Internal 1/sqrt(1+x^3) from [0,2] and n=10

there are lots of online calculators which you can use to check your results.

To approximate the integral using different methods, we need to divide the interval [0, 2] into subintervals of equal width. Since n = 10, we will divide the interval into 10 subintervals of width Δx = (2-0)/10 = 0.2.

(a) Trapezoidal Rule:
The formula for approximating an integral using the Trapezoidal Rule is:
∫[a,b] f(x) dx ≈ (Δx/2) [f(a) + 2f(x1) + 2f(x2) + ... + 2f(x(n-1)) + f(b)]
where x1, x2, ..., x(n-1) are the midpoints of the subintervals.

In this case, a = 0, b = 2, Δx = 0.2.
Plugging these values into the formula, we get:
∫[0,2] 1/√(1+x^3) dx ≈ (0.2/2) [f(0) + 2f(0.2) + 2f(0.4) + ... + 2f(1.8) + f(2)]

To evaluate this, we need to calculate the values of f(x) at each point. Let's calculate f(x) = 1/√(1+x^3) for each of the x values:
f(0) = 1/√(1+0^3) = 1
f(0.2) = 1/√(1+0.2^3) = 0.9759
f(0.4) = 1/√(1+0.4^3) = 0.9565
...
f(1.8) = 1/√(1+1.8^3) = 0.7400
f(2) = 1/√(1+2^3) = 0.7093

Now, we can substitute these values into the Trapezoidal Rule formula:
∫[0,2] 1/√(1+x^3) dx ≈ (0.2/2) [1 + 2(0.9759) + 2(0.9565) + ... + 2(0.7400) + 0.7093]
Simplifying this expression will give us the approximate value of the integral.

(b) Midpoint Rule:
The formula for approximating an integral using the Midpoint Rule is:
∫[a,b] f(x) dx ≈ Δx [f(x1) + f(x2) + ... + f(xn)]
where x1, x2, ..., xn are the midpoints of the subintervals.

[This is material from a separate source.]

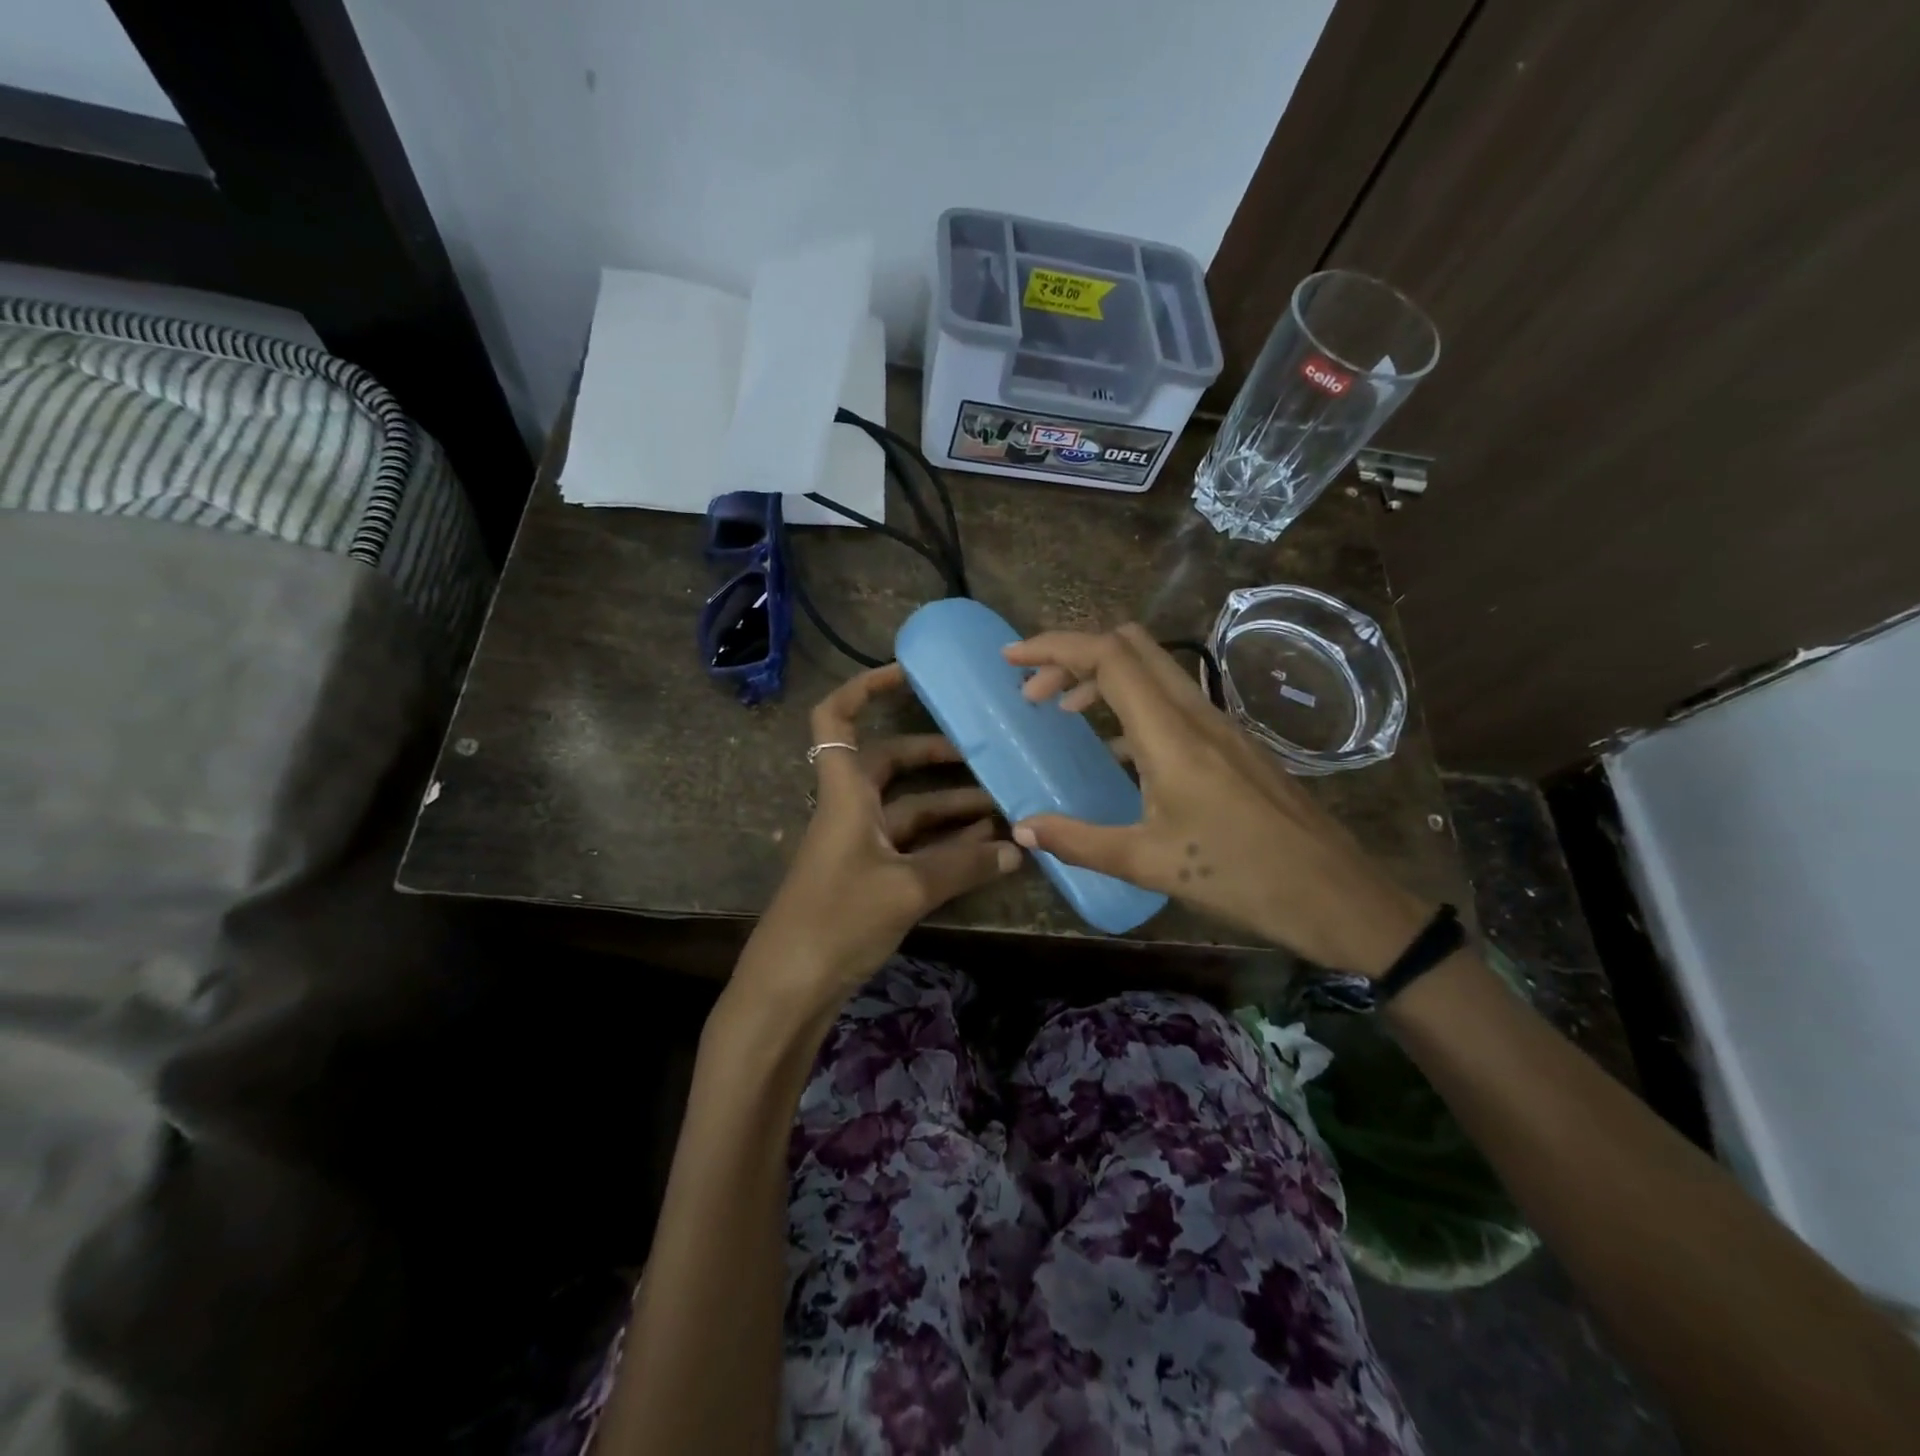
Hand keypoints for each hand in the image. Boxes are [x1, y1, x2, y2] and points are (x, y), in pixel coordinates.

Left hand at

In this case, a = 0, b = 2, Δx = 0.2.
Plugging these values into the formula, we get:
∫[0,2] 1/√(1+x^3) dx ≈ 0.2 [f(0.1) + f(0.3) + f(0.5) + ... + f(1.9)]
To evaluate this, we need to calculate the values of f(x) at each midpoint x.

(c) Simpson's Rule:
The formula for approximating an integral using Simpson's Rule is:
∫[a,b] f(x) dx ≈ (Δx/3) [f(a) + 4f(x1) + 2f(x2) + 4f(x3) + 2f(x4) + ... + 2f(x(n-2)) + 4f(x(n-1)) + f(b)]
where x1, x2, ..., x(n-1) are the midpoints of the subintervals.

In this case, a = 0, b = 2, Δx = 0.2.
Plugging these values into the formula, we get:
∫[0,2] 1/√(1+x^3) dx ≈ (0.2/3) [f(0) + 4f(0.2) + 2f(0.4) + 4f(0.6) + ... + 4f(1.8) + 2f(2)]
To evaluate this, we need to calculate the values of f(x) at each x value.

After evaluating the respective formulas, you will obtain approximations of the given integral using the Trapezoidal Rule, Midpoint Rule, and Simpson's Rule with n = 10.